Researchers involved in the SELECT trial are now measuring the amount of vitamin E, selenium and other nutrients in the blood of participants when they joined the trial to see if the effect of the supplements depended upon this baseline level of micronutrient. Other researchers are looking at single base changes in patients’ DNA to see if they affect cancer risk or perhaps increase a man’s risk of developing prostate cancer while taking vitamin E.

Except for skin cancer, prostate cancer is the most common type of cancer in men in the United States. The current lifetime risk of prostate cancer for American men is 16 percent. In 2011, there will be an estimated 240,890 new cases of prostate cancer and 33,720 deaths from this disease in the United States.

The research is funded by the National Cancer Institute; the National Center for Complementary and Alternative Medicine; the National Heart, Lung, and Blood Institute; the National Institute of Aging; and the National Eye Institute, all at the National Institutes of Health (NIH).

EA Klein, IM Thompson, CM Tangen, JJ Crowley, MS Lucia, PJ Goodman, L Minasian, LG Ford, HL Parnes, JM Gaziano, DD Karp, MM Lieber, PJ Walther, L Klotz, JK Parsons, JL Chin, A Darke, SM Lippman, GE Goodman, FL Meyskens, and LH Baker. Vitamin E and the Risk of Prostate Cancer: Results of The Selenium and Vitamin E Cancer Prevention Trial (SELECT). Journal of the American Medical Association. October 12, 2011. 306(14) 1549-1556.

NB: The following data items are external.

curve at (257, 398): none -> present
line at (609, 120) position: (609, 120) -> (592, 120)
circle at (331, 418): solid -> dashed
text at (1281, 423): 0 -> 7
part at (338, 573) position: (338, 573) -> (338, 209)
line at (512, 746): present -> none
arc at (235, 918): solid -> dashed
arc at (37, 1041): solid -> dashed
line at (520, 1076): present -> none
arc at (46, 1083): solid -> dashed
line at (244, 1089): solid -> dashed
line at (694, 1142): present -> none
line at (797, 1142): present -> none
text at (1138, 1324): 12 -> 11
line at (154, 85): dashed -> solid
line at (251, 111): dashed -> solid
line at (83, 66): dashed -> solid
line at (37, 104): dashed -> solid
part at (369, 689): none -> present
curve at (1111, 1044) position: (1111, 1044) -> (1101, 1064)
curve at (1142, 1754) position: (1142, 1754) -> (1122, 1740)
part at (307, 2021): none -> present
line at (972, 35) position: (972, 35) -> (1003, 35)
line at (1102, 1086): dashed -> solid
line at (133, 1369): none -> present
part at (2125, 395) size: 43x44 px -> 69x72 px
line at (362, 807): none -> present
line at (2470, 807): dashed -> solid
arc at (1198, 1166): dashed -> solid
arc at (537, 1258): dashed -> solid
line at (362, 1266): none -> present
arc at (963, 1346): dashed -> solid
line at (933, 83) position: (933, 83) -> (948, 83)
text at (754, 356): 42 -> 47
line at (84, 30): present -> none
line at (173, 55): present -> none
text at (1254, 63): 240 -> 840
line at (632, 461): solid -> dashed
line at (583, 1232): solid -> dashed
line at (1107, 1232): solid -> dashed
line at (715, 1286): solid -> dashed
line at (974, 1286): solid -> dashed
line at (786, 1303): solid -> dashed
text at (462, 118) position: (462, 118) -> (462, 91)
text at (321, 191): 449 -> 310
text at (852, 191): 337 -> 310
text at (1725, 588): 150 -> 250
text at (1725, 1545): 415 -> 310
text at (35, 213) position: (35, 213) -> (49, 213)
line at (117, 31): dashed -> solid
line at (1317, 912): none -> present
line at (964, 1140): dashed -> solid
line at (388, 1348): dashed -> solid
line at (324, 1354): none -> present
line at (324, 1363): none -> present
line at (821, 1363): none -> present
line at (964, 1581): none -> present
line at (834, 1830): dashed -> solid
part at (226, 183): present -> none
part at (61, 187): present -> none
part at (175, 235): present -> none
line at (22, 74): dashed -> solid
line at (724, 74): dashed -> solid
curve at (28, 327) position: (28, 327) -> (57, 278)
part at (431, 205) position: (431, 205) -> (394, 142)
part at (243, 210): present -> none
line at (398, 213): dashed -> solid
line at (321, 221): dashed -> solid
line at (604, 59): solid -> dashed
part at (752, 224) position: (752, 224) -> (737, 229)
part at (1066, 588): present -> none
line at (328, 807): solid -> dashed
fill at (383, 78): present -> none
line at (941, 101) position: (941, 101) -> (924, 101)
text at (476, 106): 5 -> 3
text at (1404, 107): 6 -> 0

Washington University School of Medicine’s 2,100 employed and volunteer faculty physicians also are the medical staff of Barnes-Jewish and St. Louis Children’s hospitals. The School of Medicine is one of the leading medical research, teaching and patient care institutions in the nation, currently ranked fourth in the nation by U.S. News & World Report. Through its affiliations with Barnes-Jewish and St. Louis Children’s hospitals, the School of Medicine is linked to BJC HealthCare.